Affluent Families In Africa

Build Resilience For The Long Term: Forging Africa’s Industrial Revolution

Leadership lessons from Africa’s trailblazers

By Mutsa Chironga, Georges Desvaux, and Acha Leke

Aliko Dangote has built one of Africa’s largest industrial firms from humble origins as a trading company started with a small loan from his uncle in 1978. Today, the Nigeria-based Dangote Group manufactures commodities, including cement, sugar, and flour, in massive volumes and has annual revenues exceeding $4 billion. At the helm, Dangote continues to aim high: his new growth projects include the world’s largest single-train petroleum refinery, currently under construction near Lagos, Nigeria’s bustling commercial capital.

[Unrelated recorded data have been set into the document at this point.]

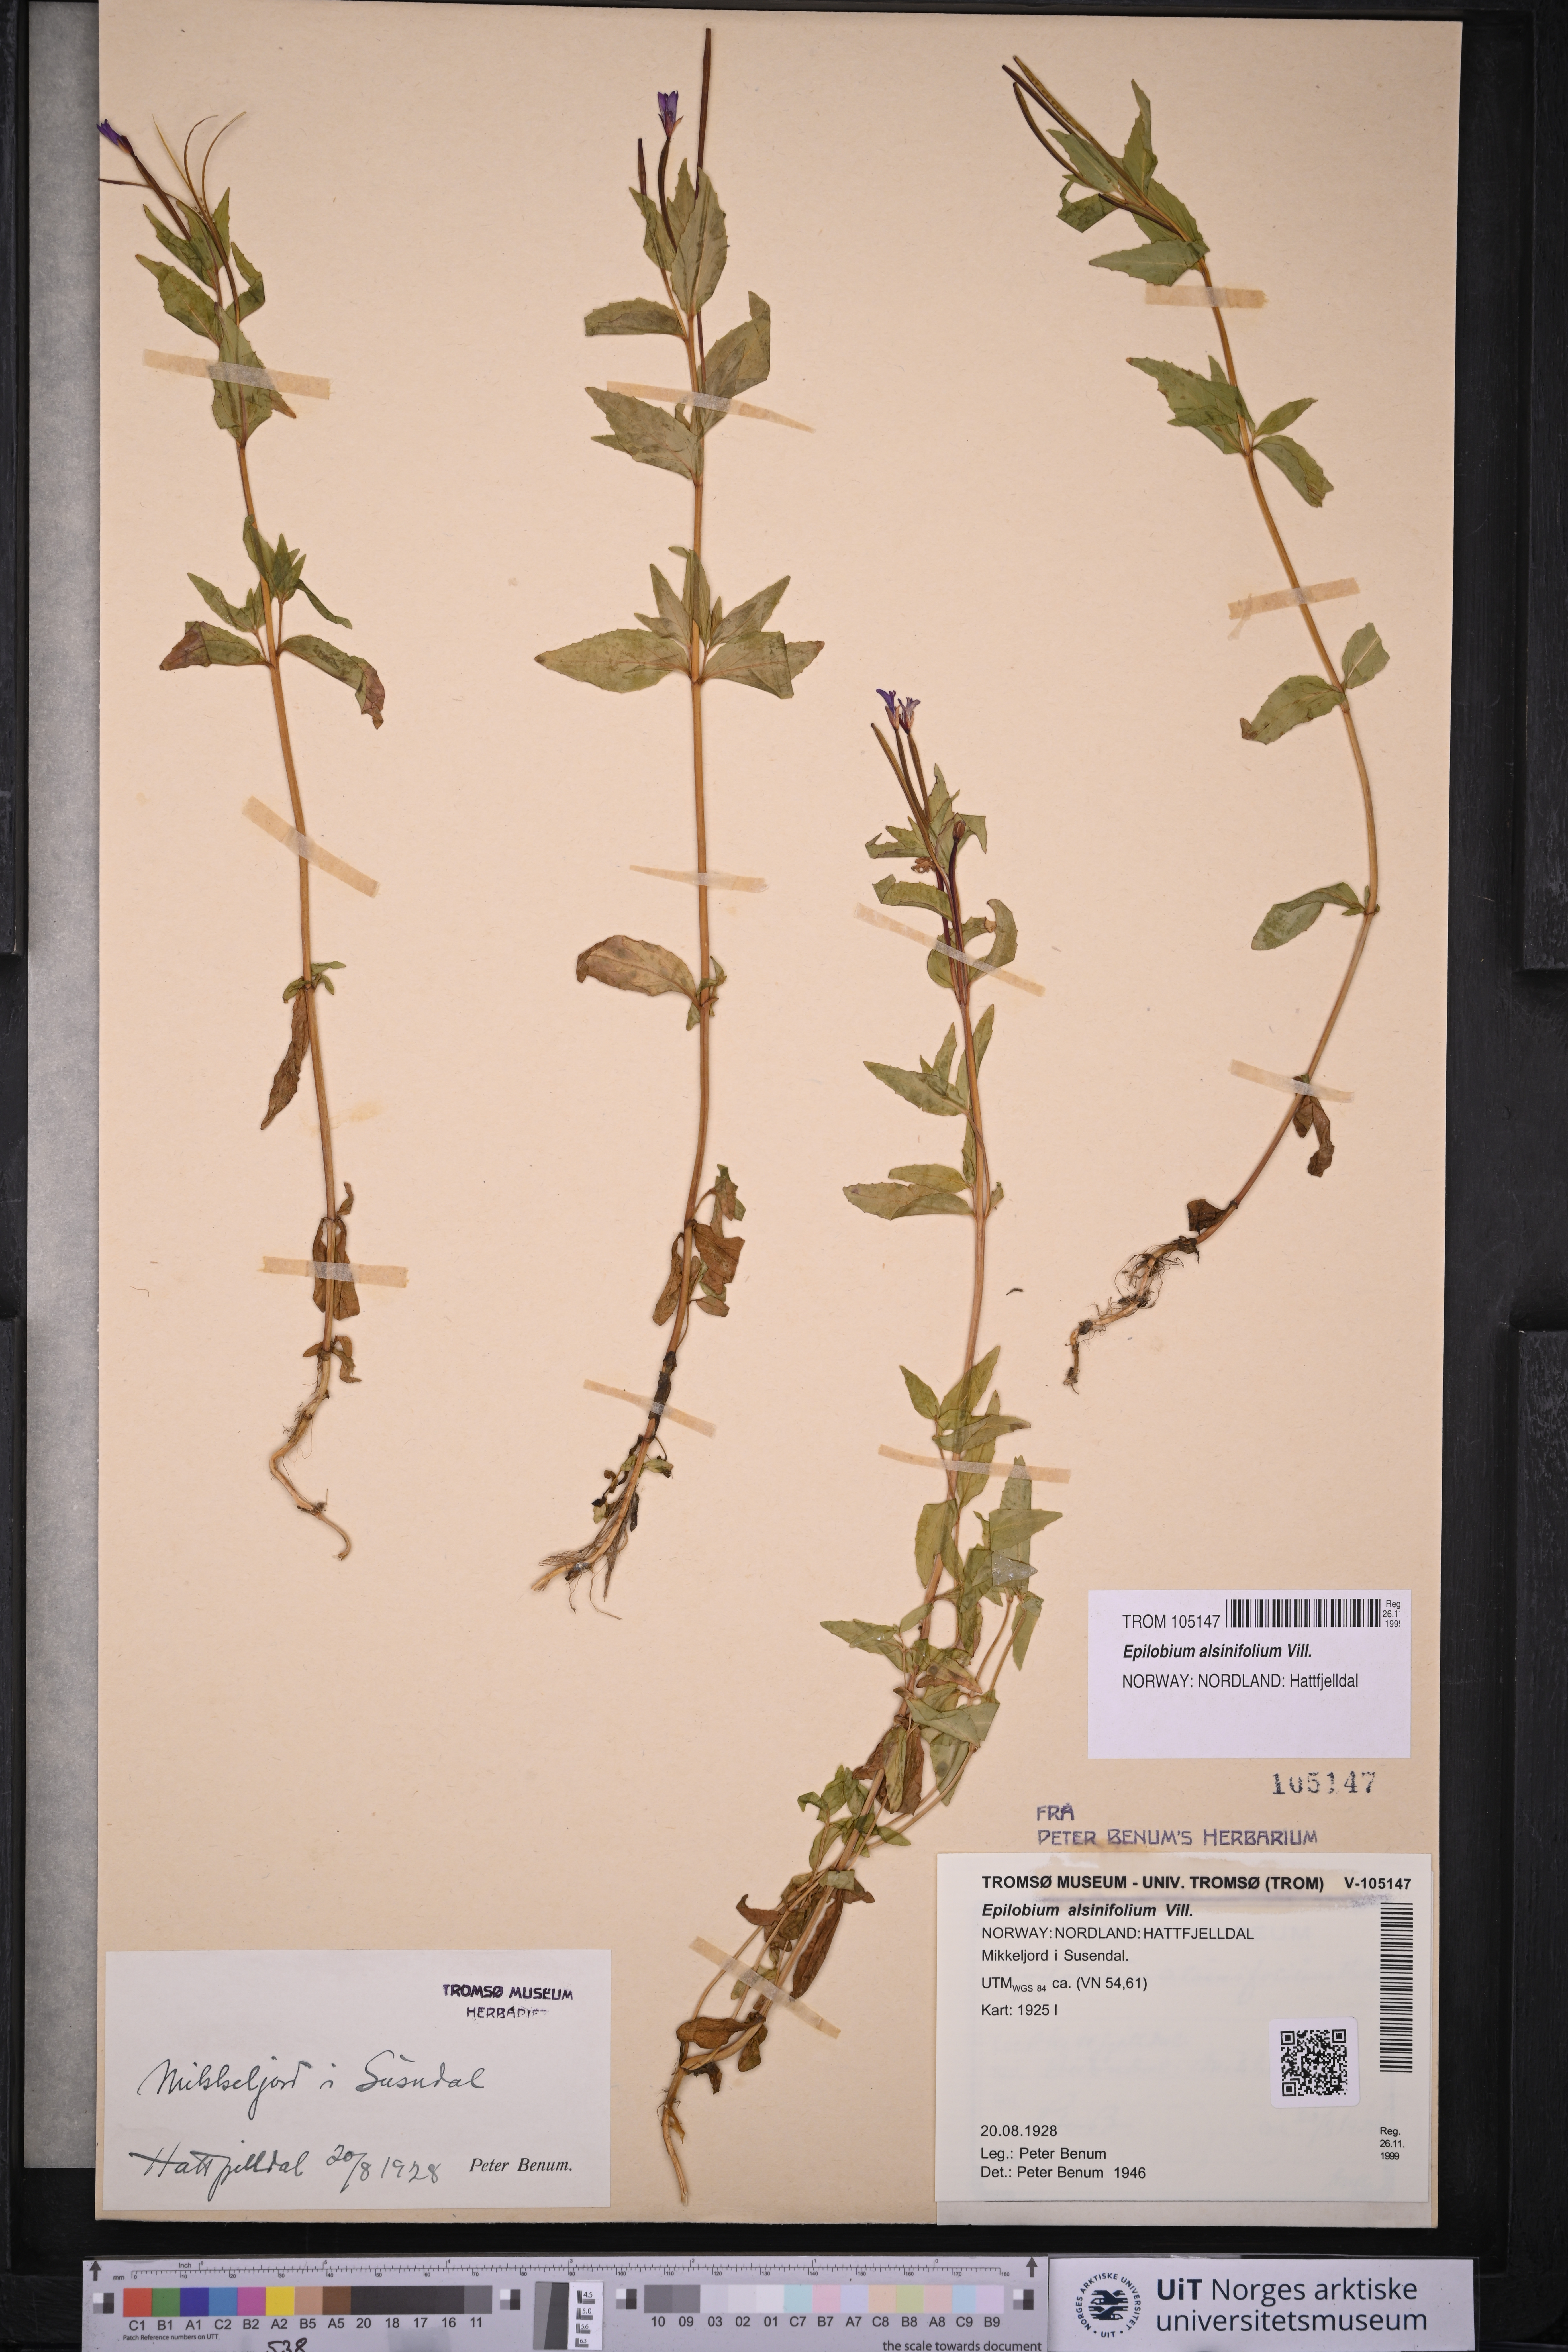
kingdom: Plantae
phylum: Tracheophyta
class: Magnoliopsida
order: Myrtales
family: Onagraceae
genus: Epilobium
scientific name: Epilobium alsinifolium
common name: Chickweed willowherb
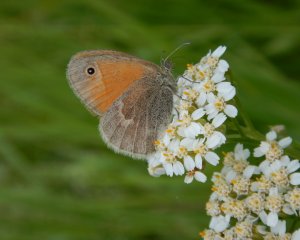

Aliko Dangote: As a trading company, we had the infrastructure, the logistics, the warehouses, the customers. But we were importing the goods we sold—for example, pasta from Italy. It was clear to us that the only way forward for us was industrialization. Yet we knew that everyone who had tried industrialization in Nigeria pre-1995 had gone out of business, so before I invested my money in building manufacturing businesses in Africa I went to investigate the manufacturing sector in another big, challenging emerging market—Brazil. I did a lot of research, spent time in factories, and really thought through the challenges.

At the time, Brazilian manufacturers were dealing with hyperinflation and massive exchange-rate problems. They helped me realize that if we were going to build industries in Africa, we would have to be the boldest people around. If we weren’t going to be bold, we could just forget it. Even today, my philosophy is “think big, dream big, and do big things.” Our target is to achieve annual revenues of 10 percent of Nigeria’s GDP—some $45 billion to $50 billion.

I didn’t start my manufacturing businesses assuming I’d have zero problems. I said, “Even if there are problems, I’ll solve them.” For example, in the early years of Dangote Industries, I was offered a 30 percent stake in a new sugar-refinery project in Nigeria, but my partner pulled out when costs began to mount. Not only did I decide to go forward on my own, I increased the plant’s capacity by another 50 percent.

For us, an essential strategy to build a resilient manufacturing business is to diversify as much as possible. There’s no sector that’s permanently healthy—if, today, cement is excellent in Nigeria, it might not be in the next five years—so we’re fully diversified across different products, as well as downstream, midstream, and upstream. For example, our push for backward integration involves producing our own raw materials on a massive scale. We are investing close to $5 billion over the next three years in sugar, rice, and dairy production alone. Such investment matters not just to our company but to our continent. The majority of African countries depend on imported food; Nigeria alone imports around five million tons of wheat a year. We have land, we have water, we have the climate. We shouldn’t be a massive importer of food.

For many of our manufacturing businesses, we also generate our own electric power. This is based on the realization that a lack of reliable power has been one of the major impediments to industry in Africa and has caused many manufacturers to fail. Here, too, our vision extends beyond our own operations. For example, we have partnered with Black Rhino, a subsidiary of the US-based asset manager Blackstone, to develop power-generation projects to feed into Nigeria’s grid.

Talent is another important enabler of our success as an African manufacturer. We established the Dangote Academy in 2010 to train employees in technical and managerial skills. We recognize that we cannot rely on universities and colleges to provide the very specialized technical and managerial training required to run major industrial factories such as ours, particularly in the large numbers of such people that we will need. In Nigeria alone, we already employ 26,000 people. I always say, “If a country imports manufactured goods, it also imports poverty. If you don’t want to import poverty into your country, you have to create jobs.”

Doing business in Africa is for the discerning, imaginative, and bold executive. I am convinced that Africa is the best-kept secret as a place for a profitable and fulfilling business enterprise. You don’t have to be African to succeed in Africa. But if you really want to do business here, you have to think long term. Africa is not a place where you can come and invest for two or three years, milk the business, and run away. You have to build a business that can succeed in the good times, the OK times, and the bad times.